\documentclass[11pt]{scrartcl}
\usepackage{evan}
\begin{document}
\title{RMM 2008/4}
\subtitle{Evan Chen}
\author{Twitch Solves ISL}
\date{Episode 121}
\maketitle
\section*{Problem}
Consider a square of sidelength $n$ and $(n+1)^2$ interior points.
Prove that we can choose $3$ of these points so that
they determine a triangle (possibly degenerate) of area at most $\frac12$.
\section*{Video}
\href{https://www.youtube.com/watch?v=79W3dNyiYWw&list=PLi6h8GM1FA6yHh4gDk_ZYezmncU1EJUmZ}{\texttt{https://youtu.be/79W3dNyiYWw}}
\section*{External Link}
\url{https://aops.com/community/p1030132}
\newpage
\section*{Solution}
Assume no $3$ points are collinear (else they are area $0$).
Suppose the convex hull of our polygon has $k \ge 3$ points.
We consider two cases.
\paragraph{First case: $k \le 4n$}
If $k \le 4n$, we use the following algorithm: draw the entire convex hull,
and then repeatedly draw non-intersecting segments between pairs of points.

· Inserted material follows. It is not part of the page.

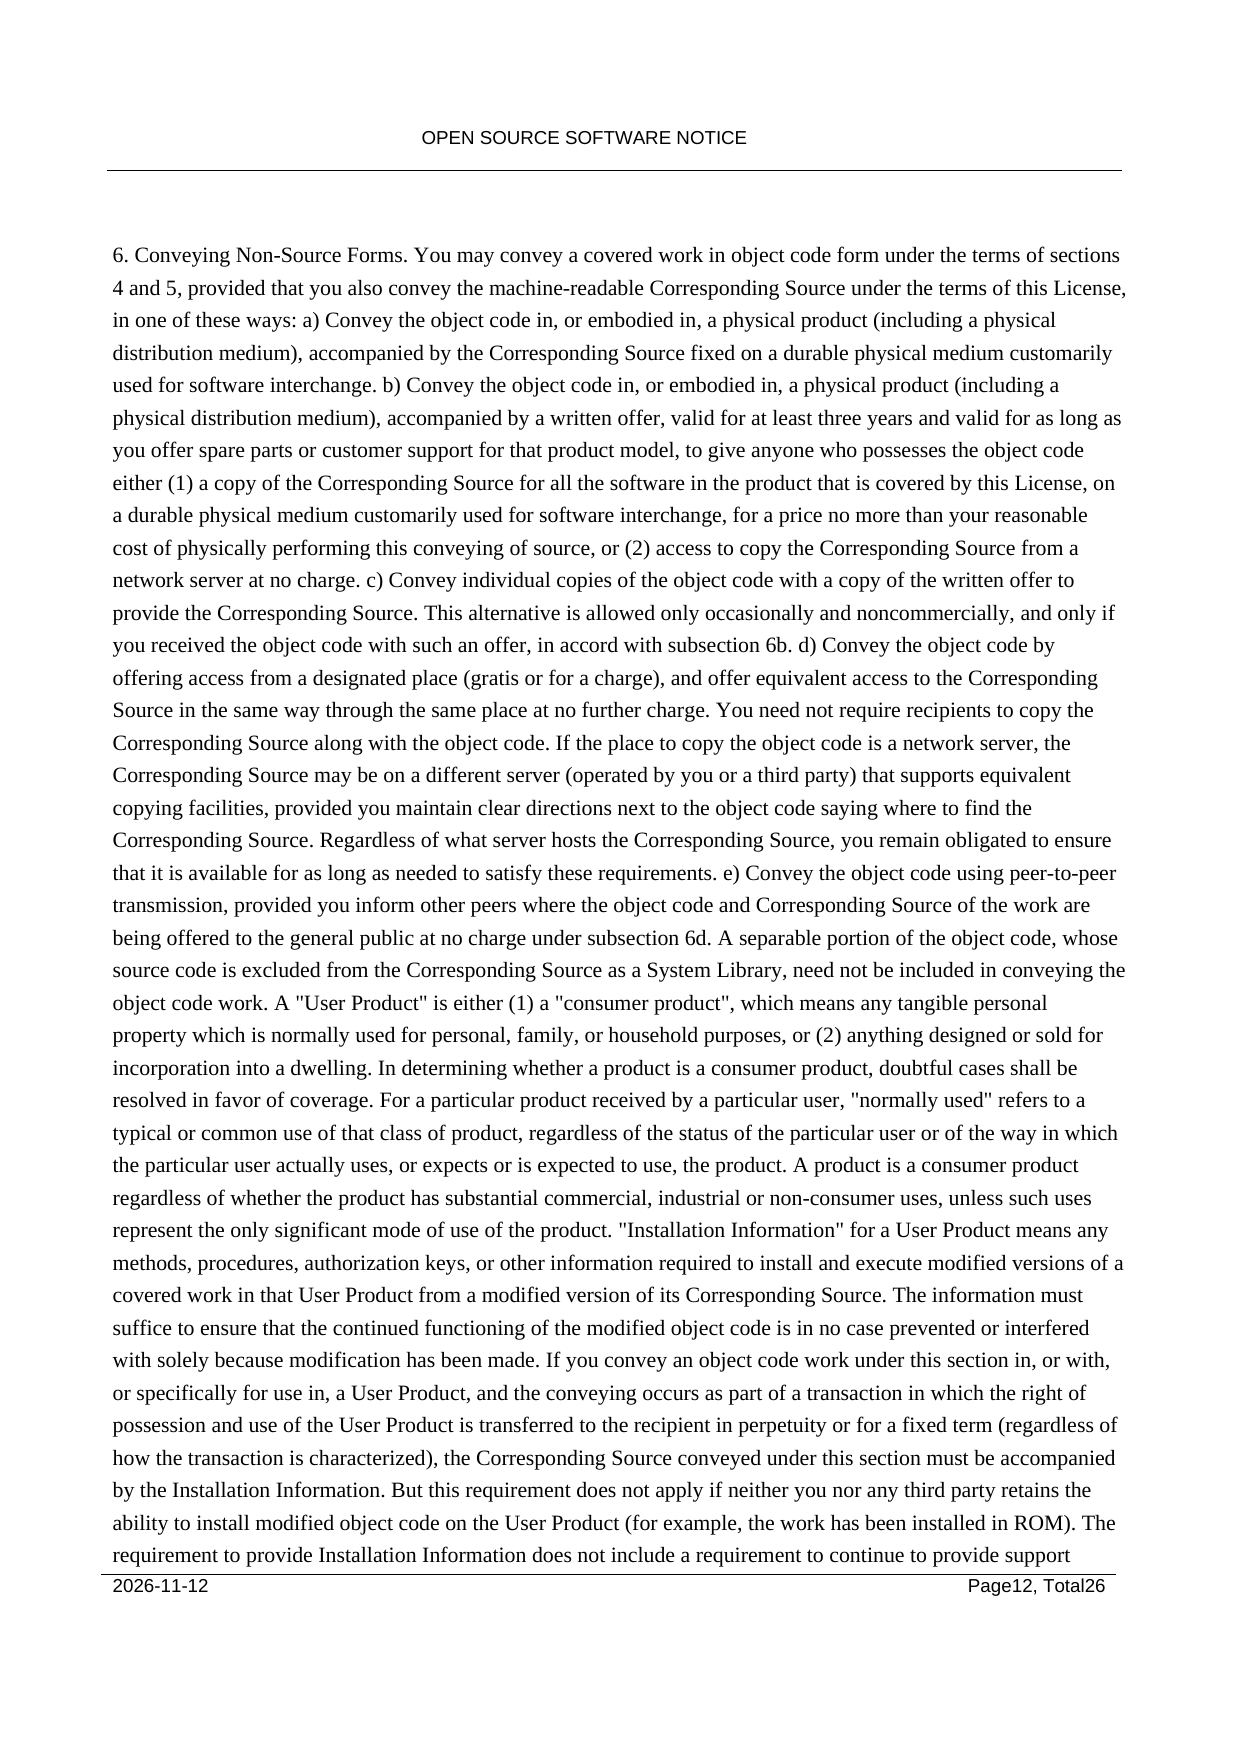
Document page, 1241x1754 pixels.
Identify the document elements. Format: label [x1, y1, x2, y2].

text [112, 206, 1128, 1571]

The end result is a division of the $k$-gon into triangles.
By double-counting interior angles, the number of triangles is given exactly by
\[
\frac{360\dg \cdot \left( (n+1)^2-k \right) + 180\dg \cdot (k-2)}{180\dg}
= 2n^2 + 4n - k \ge 2n^2.
\]
The sum of the areas of the triangles is at most $n^2$
(the total area of the square), so we're done.

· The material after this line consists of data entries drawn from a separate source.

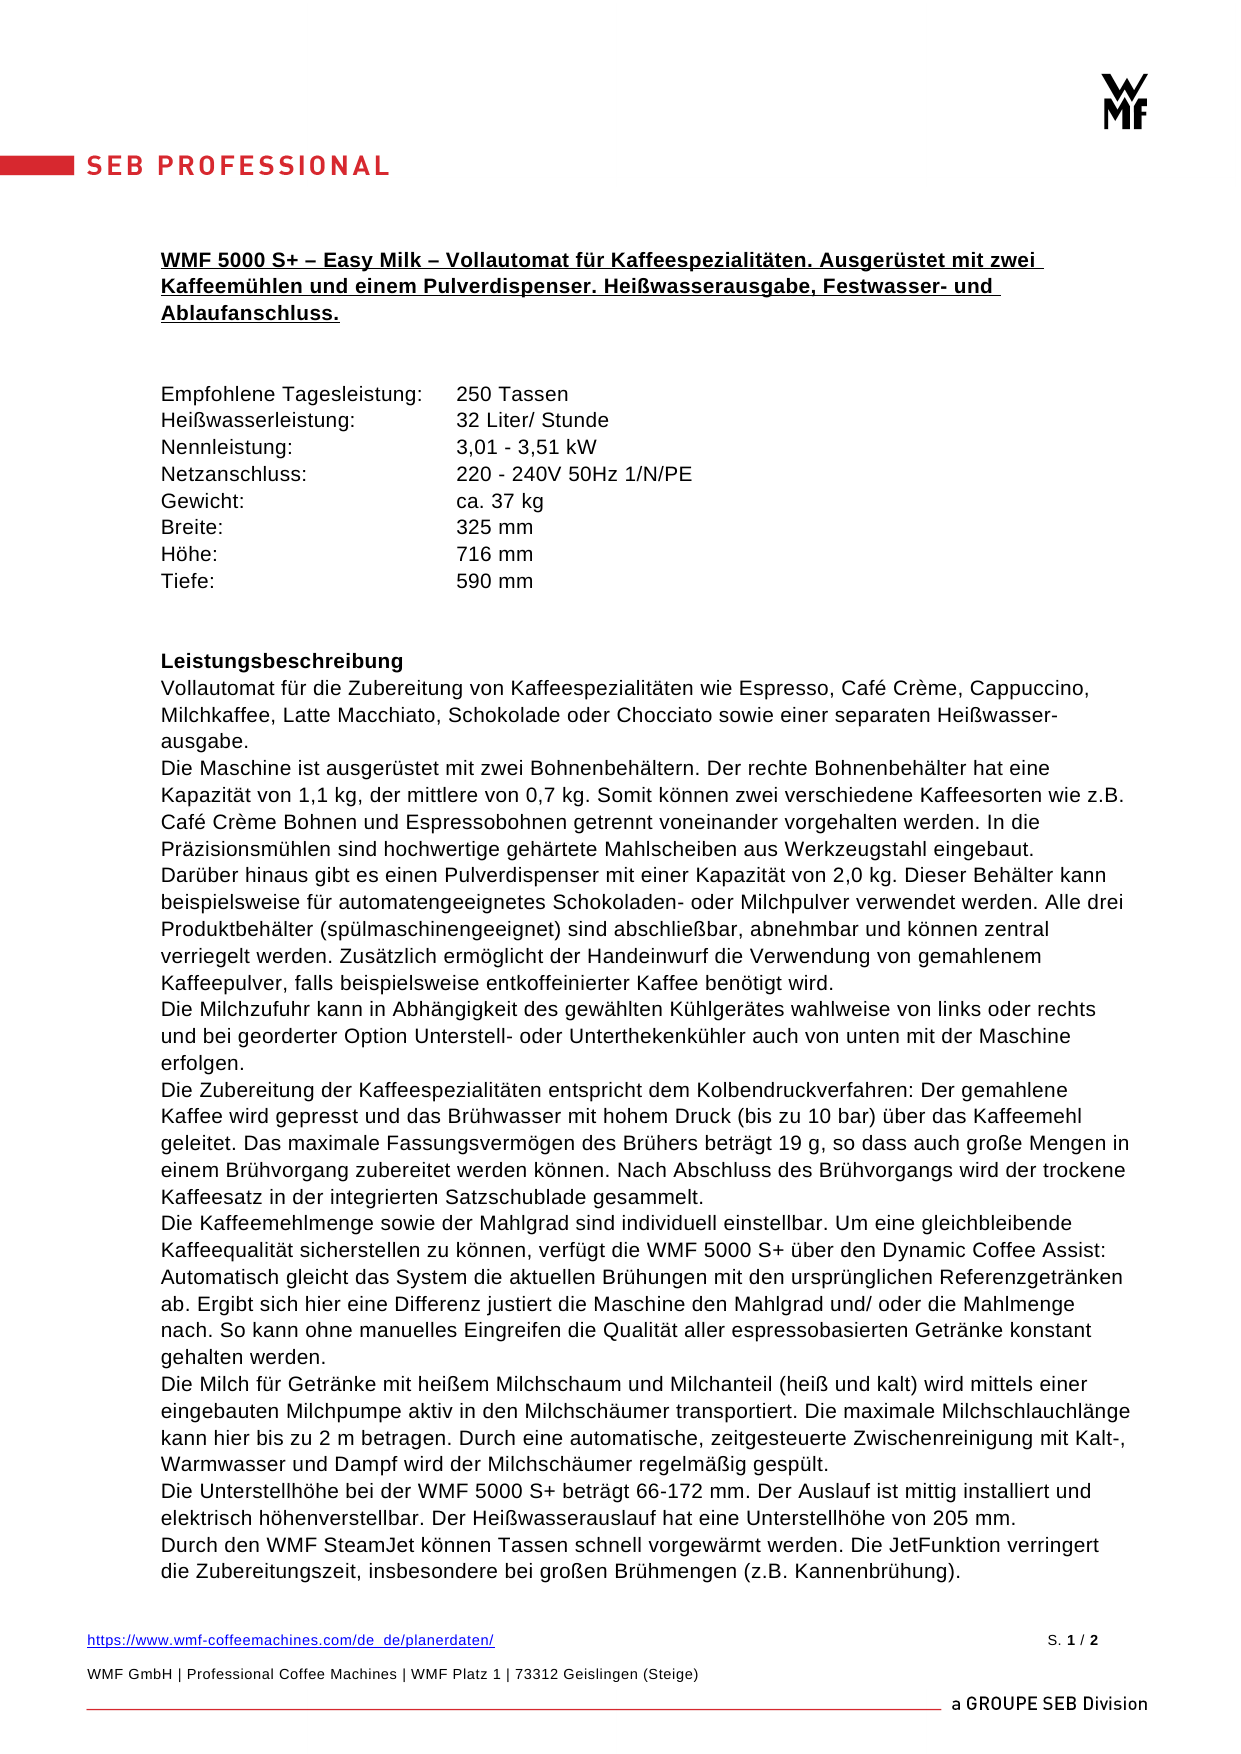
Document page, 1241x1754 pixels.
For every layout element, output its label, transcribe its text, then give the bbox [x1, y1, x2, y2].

picture [0, 1688, 1235, 1754]
text Die Milch für Getränke mit heißem Milchschaum und Milchanteil (heiß und kalt) wird mittels einer eingebauten Milchpumpe aktiv in den Milchschäumer transportiert. Die maximale Milchschlauchlänge kann hier bis zu 2 m betragen. Durch eine automatische, zeitgesteuerte Zwischenreinigung mit Kalt-, Warmwasser und Dampf wird der Milchschäumer regelmäßig gespült. [161, 1369, 1136, 1476]
text Höhe: 716 mm [161, 539, 1136, 566]
text Die Kaffeemehlmenge sowie der Mahlgrad sind individuell einstellbar. Um eine gleichbleibende Kaffeequalität sicherstellen zu können, verfügt die WMF 5000 S+ über den Dynamic Coffee Assist: Automatisch gleicht das System die aktuellen Brühungen mit den ursprünglichen Referenzgetränken ab. Ergibt sich hier eine Differenz justiert die Maschine den Mahlgrad und/ oder die Mahlmenge nach. So kann ohne manuelles Eingreifen die Qualität aller espressobasierten Getränke konstant gehalten werden. [161, 1208, 1136, 1369]
text Empfohlene Tagesleistung: 250 Tassen [161, 378, 1136, 405]
text Die Milchzufuhr kann in Abhängigkeit des gewählten Kühlgerätes wahlweise von links oder rechts und bei georderter Option Unterstell- oder Unterthekenkühler auch von unten mit der Maschine erfolgen. [161, 994, 1136, 1074]
text Gewicht: ca. 37 kg [161, 486, 1136, 512]
text Die Unterstellhöhe bei der WMF 5000 S+ beträgt 66-172 mm. Der Auslauf ist mittig installiert und elektrisch höhenverstellbar. Der Heißwasserauslauf hat eine Unterstellhöhe von 205 mm. [161, 1476, 1136, 1530]
text Breite: 325 mm [161, 512, 1136, 539]
picture [0, 3, 1236, 187]
text Netzanschluss: 220 - 240V 50Hz 1/N/PE [161, 459, 1136, 486]
text Leistungsbeschreibung [161, 646, 1136, 673]
text Die Maschine ist ausgerüstet mit zwei Bohnenbehältern. Der rechte Bohnenbehälter hat eine Kapazität von 1,1 kg, der mittlere von 0,7 kg. Somit können zwei verschiedene Kaffeesorten wie z.B. Café Crème Bohnen und Espressobohnen getrennt voneinander vorgehalten werden. In die Präzisionsmühlen sind hochwertige gehärtete Mahlscheiben aus Werkzeugstahl eingebaut. [161, 753, 1136, 860]
text WMF 5000 S+ – Easy Milk – Vollautomat für Kaffeespezialitäten. Ausgerüstet mit zwei Kaffeemühlen und einem Pulverdispenser. Heißwasserausgabe, Festwasser- und Ablaufanschluss. [161, 245, 1136, 325]
text Durch den WMF SteamJet können Tassen schnell vorgewärmt werden. Die JetFunktion verringert die Zubereitungszeit, insbesondere bei großen Brühmengen (z.B. Kannenbrühung). [161, 1530, 1136, 1583]
text Darüber hinaus gibt es einen Pulverdispenser mit einer Kapazität von 2,0 kg. Dieser Behälter kann beispielsweise für automatengeeignetes Schokoladen- oder Milchpulver verwendet werden. Alle drei Produktbehälter (spülmaschinengeeignet) sind abschließbar, abnehmbar und können zentral verriegelt werden. Zusätzlich ermöglicht der Handeinwurf die Verwendung von gemahlenem Kaffeepulver, falls beispielsweise entkoffeinierter Kaffee benötigt wird. [161, 860, 1136, 994]
text Heißwasserleistung: 32 Liter/ Stunde [161, 405, 1136, 432]
text Die Zubereitung der Kaffeespezialitäten entspricht dem Kolbendruckverfahren: Der gemahlene Kaffee wird gepresst und das Brühwasser mit hohem Druck (bis zu 10 bar) über das Kaffeemehl geleitet. Das maximale Fassungsvermögen des Brühers beträgt 19 g, so dass auch große Mengen in einem Brühvorgang zubereitet werden können. Nach Abschluss des Brühvorgangs wird der trockene Kaffeesatz in der integrierten Satzschublade gesammelt. [161, 1074, 1136, 1208]
text Vollautomat für die Zubereitung von Kaffeespezialitäten wie Espresso, Café Crème, Cappuccino, Milchkaffee, Latte Macchiato, Schokolade oder Chocciato sowie einer separaten Heißwasser-ausgabe. [161, 673, 1136, 753]
text Tiefe: 590 mm [161, 566, 1136, 593]
text Nennleistung: 3,01 - 3,51 kW [161, 432, 1136, 459]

\paragraph{Second case: $k \ge 4n$}
We will show that we can take some three consecutive vertices of the convex hull.
Let $a_1$, \dots, $a_k$ be the side lengths of the convex hull in order.
A convex polygon contained inside a square of side length $n$
has perimeter at most $4n$, so we have $a_1 + \dots + a_k \le 4n$.
Using the lemma with $k \ge 4n$,
there should be an index $i$ with $a_i + a_{i+1} \le 2$.
It follows that $a_i a_{i+1} \le 1$ for some index $i$ by AM-GM.
The two associated sides then carve out a triangle of area at most $\half$.
\end{document}